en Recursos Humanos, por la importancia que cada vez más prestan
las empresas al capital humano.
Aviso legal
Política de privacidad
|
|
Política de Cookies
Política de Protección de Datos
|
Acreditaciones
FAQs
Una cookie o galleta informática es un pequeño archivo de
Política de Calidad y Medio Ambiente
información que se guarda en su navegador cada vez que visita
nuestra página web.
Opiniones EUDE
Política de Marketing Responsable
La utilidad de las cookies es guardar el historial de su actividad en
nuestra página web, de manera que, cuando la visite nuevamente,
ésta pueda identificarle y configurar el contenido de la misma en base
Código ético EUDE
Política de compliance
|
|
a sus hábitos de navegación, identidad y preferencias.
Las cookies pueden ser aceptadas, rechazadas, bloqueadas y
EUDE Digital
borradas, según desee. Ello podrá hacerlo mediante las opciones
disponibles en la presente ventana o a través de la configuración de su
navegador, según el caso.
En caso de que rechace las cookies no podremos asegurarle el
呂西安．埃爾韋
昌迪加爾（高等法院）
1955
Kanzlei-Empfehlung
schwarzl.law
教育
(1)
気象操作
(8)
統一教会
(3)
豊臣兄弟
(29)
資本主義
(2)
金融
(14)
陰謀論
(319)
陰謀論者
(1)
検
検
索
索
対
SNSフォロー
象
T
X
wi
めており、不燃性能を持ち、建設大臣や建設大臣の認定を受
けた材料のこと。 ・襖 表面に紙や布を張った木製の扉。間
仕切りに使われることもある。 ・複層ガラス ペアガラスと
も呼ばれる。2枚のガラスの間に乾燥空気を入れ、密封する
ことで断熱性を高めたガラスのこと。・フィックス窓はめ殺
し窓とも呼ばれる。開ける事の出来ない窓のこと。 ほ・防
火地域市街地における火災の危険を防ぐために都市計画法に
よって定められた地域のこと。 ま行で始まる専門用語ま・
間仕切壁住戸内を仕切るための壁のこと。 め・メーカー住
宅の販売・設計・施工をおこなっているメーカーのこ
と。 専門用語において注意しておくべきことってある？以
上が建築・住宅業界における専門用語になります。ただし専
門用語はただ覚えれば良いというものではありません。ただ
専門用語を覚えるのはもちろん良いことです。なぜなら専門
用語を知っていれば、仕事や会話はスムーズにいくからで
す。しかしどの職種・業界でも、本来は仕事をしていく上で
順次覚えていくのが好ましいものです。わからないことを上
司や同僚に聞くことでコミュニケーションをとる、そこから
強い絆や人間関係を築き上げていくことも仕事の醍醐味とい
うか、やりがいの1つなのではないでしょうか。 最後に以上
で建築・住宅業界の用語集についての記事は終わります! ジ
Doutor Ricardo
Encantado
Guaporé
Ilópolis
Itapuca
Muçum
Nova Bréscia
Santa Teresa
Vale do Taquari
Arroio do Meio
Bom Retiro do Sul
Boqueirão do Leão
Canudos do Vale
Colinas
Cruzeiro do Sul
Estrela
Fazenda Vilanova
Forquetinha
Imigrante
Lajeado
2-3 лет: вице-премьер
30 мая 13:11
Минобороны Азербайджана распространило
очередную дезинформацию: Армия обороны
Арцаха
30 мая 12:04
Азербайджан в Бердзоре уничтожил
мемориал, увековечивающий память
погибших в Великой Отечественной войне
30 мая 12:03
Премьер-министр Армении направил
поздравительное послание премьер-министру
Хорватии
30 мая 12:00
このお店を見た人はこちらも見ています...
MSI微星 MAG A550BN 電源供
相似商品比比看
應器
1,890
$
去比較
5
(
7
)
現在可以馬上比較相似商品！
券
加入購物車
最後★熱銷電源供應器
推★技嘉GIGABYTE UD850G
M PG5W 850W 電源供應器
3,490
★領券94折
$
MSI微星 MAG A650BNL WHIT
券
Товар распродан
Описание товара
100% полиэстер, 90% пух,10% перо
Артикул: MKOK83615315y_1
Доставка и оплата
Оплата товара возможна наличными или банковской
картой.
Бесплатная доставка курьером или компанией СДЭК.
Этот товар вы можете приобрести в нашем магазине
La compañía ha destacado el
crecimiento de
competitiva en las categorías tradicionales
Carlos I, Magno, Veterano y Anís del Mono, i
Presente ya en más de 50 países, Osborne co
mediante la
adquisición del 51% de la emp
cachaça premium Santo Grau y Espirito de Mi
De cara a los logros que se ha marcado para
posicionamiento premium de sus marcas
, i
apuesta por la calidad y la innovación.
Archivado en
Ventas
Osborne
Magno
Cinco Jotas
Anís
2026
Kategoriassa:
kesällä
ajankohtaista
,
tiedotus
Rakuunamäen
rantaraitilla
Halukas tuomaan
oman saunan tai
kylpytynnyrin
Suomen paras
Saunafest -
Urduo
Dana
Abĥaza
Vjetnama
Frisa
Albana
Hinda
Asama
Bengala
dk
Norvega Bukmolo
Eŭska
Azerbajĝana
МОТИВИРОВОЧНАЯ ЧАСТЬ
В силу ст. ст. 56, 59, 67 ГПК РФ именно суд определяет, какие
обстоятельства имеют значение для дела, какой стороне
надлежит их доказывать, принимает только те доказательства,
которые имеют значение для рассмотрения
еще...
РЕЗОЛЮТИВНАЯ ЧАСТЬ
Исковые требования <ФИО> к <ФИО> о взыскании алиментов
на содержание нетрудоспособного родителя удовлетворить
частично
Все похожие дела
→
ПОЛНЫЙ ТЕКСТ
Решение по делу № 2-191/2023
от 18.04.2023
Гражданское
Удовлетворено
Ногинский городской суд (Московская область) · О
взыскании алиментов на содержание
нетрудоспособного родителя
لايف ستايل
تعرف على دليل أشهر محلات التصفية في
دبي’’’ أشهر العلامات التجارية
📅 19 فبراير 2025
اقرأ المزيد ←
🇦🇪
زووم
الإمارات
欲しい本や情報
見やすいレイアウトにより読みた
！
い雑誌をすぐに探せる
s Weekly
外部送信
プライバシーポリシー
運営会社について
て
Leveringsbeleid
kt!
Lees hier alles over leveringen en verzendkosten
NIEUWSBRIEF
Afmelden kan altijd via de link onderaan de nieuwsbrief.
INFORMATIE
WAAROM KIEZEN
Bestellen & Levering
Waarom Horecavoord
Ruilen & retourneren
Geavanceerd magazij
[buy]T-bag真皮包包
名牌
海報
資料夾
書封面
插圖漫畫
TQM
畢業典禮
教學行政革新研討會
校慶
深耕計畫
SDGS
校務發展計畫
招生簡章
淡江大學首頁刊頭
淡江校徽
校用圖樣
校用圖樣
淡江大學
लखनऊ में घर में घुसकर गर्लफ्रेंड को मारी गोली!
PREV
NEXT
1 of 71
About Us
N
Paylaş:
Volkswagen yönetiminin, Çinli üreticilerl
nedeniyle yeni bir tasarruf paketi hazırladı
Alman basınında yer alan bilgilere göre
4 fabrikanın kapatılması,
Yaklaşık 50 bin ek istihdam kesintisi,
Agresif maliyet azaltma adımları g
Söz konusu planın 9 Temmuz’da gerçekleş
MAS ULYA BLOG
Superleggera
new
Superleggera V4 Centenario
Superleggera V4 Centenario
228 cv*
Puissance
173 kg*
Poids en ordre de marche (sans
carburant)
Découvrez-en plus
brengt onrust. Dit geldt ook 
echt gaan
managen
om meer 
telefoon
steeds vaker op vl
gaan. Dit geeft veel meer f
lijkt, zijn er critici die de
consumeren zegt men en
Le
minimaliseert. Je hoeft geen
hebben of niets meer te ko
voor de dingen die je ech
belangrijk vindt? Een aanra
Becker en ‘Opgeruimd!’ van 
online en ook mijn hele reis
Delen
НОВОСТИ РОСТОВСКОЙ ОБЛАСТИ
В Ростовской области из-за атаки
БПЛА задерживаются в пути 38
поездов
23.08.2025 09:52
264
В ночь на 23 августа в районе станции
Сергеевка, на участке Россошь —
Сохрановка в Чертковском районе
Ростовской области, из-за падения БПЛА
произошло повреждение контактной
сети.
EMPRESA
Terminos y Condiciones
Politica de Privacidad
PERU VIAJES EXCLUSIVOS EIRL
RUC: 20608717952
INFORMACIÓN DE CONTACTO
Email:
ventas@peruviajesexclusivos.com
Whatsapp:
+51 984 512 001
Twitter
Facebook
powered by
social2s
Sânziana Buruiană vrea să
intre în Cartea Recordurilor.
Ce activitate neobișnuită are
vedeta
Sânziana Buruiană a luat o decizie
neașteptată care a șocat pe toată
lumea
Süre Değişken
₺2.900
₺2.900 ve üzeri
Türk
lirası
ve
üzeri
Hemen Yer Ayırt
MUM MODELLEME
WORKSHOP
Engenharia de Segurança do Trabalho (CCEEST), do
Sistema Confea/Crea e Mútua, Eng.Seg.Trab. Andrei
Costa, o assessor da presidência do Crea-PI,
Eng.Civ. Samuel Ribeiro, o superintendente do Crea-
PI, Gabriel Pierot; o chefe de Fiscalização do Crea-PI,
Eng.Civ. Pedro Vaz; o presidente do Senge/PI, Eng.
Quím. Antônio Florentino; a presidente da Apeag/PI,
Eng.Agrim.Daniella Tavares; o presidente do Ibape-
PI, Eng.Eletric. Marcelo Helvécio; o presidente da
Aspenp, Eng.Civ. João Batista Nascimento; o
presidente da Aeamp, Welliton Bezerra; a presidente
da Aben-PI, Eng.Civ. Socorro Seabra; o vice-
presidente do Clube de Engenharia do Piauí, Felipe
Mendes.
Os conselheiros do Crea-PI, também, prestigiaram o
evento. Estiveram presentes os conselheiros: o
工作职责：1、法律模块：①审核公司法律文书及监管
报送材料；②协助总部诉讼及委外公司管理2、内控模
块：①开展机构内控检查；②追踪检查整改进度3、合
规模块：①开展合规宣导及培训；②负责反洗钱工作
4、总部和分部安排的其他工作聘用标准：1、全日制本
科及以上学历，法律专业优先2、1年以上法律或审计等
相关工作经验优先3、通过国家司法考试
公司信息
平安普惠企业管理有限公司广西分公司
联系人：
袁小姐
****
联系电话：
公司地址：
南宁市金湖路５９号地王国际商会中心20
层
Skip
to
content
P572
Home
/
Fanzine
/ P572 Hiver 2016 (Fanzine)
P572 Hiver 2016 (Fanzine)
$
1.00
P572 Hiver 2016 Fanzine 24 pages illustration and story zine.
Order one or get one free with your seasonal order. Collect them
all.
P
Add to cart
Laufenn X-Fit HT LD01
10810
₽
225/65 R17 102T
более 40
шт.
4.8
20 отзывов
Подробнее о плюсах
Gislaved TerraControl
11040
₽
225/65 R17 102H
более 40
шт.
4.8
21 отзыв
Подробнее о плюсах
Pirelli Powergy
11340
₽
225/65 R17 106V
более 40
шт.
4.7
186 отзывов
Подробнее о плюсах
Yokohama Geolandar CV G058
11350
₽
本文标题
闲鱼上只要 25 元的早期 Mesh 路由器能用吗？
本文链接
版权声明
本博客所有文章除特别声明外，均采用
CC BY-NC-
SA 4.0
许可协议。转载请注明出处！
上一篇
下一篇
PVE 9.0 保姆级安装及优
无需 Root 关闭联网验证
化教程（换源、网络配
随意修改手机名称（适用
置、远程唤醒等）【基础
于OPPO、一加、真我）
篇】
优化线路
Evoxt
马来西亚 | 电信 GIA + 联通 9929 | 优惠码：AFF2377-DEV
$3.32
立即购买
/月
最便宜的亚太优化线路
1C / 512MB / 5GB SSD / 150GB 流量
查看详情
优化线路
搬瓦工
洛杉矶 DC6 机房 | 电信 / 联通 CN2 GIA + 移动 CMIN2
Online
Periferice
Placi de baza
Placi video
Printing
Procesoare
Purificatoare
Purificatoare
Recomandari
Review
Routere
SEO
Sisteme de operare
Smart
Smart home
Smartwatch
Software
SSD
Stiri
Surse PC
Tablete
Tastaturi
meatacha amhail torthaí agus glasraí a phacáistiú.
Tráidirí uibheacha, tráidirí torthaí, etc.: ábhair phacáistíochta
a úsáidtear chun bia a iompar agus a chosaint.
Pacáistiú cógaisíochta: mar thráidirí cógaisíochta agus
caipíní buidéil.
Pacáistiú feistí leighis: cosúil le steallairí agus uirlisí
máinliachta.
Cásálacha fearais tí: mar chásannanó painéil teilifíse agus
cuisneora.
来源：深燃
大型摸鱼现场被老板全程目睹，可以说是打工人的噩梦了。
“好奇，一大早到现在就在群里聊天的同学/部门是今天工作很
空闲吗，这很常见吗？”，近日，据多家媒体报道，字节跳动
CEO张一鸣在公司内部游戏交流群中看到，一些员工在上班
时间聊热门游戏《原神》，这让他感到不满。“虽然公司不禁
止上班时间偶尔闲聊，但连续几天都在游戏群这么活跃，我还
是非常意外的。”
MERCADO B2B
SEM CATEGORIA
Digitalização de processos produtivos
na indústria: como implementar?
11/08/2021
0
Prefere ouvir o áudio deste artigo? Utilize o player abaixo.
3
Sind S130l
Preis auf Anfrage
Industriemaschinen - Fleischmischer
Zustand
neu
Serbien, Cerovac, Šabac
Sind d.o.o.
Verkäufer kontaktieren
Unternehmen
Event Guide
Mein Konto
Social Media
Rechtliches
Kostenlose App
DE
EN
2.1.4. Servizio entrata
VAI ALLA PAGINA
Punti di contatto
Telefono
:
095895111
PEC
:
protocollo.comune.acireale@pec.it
= = = = = = =
AIM OF THE EXERCISE: Copy out only the lines above from the one with "Ce activitate neobișnuită are" to the one with "随意修改手机名称（适用", inclusive, exactly as they stand.

ANSWER TO THIS PROBLEM:
Ce activitate neobișnuită are
vedeta
Sânziana Buruiană a luat o decizie
neașteptată care a șocat pe toată
lumea
Süre Değişken
₺2.900
₺2.900 ve üzeri
Türk
lirası
ve
üzeri
Hemen Yer Ayırt
MUM MODELLEME
WORKSHOP
Engenharia de Segurança do Trabalho (CCEEST), do
Sistema Confea/Crea e Mútua, Eng.Seg.Trab. Andrei
Costa, o assessor da presidência do Crea-PI,
Eng.Civ. Samuel Ribeiro, o superintendente do Crea-
PI, Gabriel Pierot; o chefe de Fiscalização do Crea-PI,
Eng.Civ. Pedro Vaz; o presidente do Senge/PI, Eng.
Quím. Antônio Florentino; a presidente da Apeag/PI,
Eng.Agrim.Daniella Tavares; o presidente do Ibape-
PI, Eng.Eletric. Marcelo Helvécio; o presidente da
Aspenp, Eng.Civ. João Batista Nascimento; o
presidente da Aeamp, Welliton Bezerra; a presidente
da Aben-PI, Eng.Civ. Socorro Seabra; o vice-
presidente do Clube de Engenharia do Piauí, Felipe
Mendes.
Os conselheiros do Crea-PI, também, prestigiaram o
evento. Estiveram presentes os conselheiros: o
工作职责：1、法律模块：①审核公司法律文书及监管
报送材料；②协助总部诉讼及委外公司管理2、内控模
块：①开展机构内控检查；②追踪检查整改进度3、合
规模块：①开展合规宣导及培训；②负责反洗钱工作
4、总部和分部安排的其他工作聘用标准：1、全日制本
科及以上学历，法律专业优先2、1年以上法律或审计等
相关工作经验优先3、通过国家司法考试
公司信息
平安普惠企业管理有限公司广西分公司
联系人：
袁小姐
****
联系电话：
公司地址：
南宁市金湖路５９号地王国际商会中心20
层
Skip
to
content
P572
Home
/
Fanzine
/ P572 Hiver 2016 (Fanzine)
P572 Hiver 2016 (Fanzine)
$
1.00
P572 Hiver 2016 Fanzine 24 pages illustration and story zine.
Order one or get one free with your seasonal order. Collect them
all.
P
Add to cart
Laufenn X-Fit HT LD01
10810
₽
225/65 R17 102T
более 40
шт.
4.8
20 отзывов
Подробнее о плюсах
Gislaved TerraControl
11040
₽
225/65 R17 102H
более 40
шт.
4.8
21 отзыв
Подробнее о плюсах
Pirelli Powergy
11340
₽
225/65 R17 106V
более 40
шт.
4.7
186 отзывов
Подробнее о плюсах
Yokohama Geolandar CV G058
11350
₽
本文标题
闲鱼上只要 25 元的早期 Mesh 路由器能用吗？
本文链接
版权声明
本博客所有文章除特别声明外，均采用
CC BY-NC-
SA 4.0
许可协议。转载请注明出处！
上一篇
下一篇
PVE 9.0 保姆级安装及优
无需 Root 关闭联网验证
化教程（换源、网络配
随意修改手机名称（适用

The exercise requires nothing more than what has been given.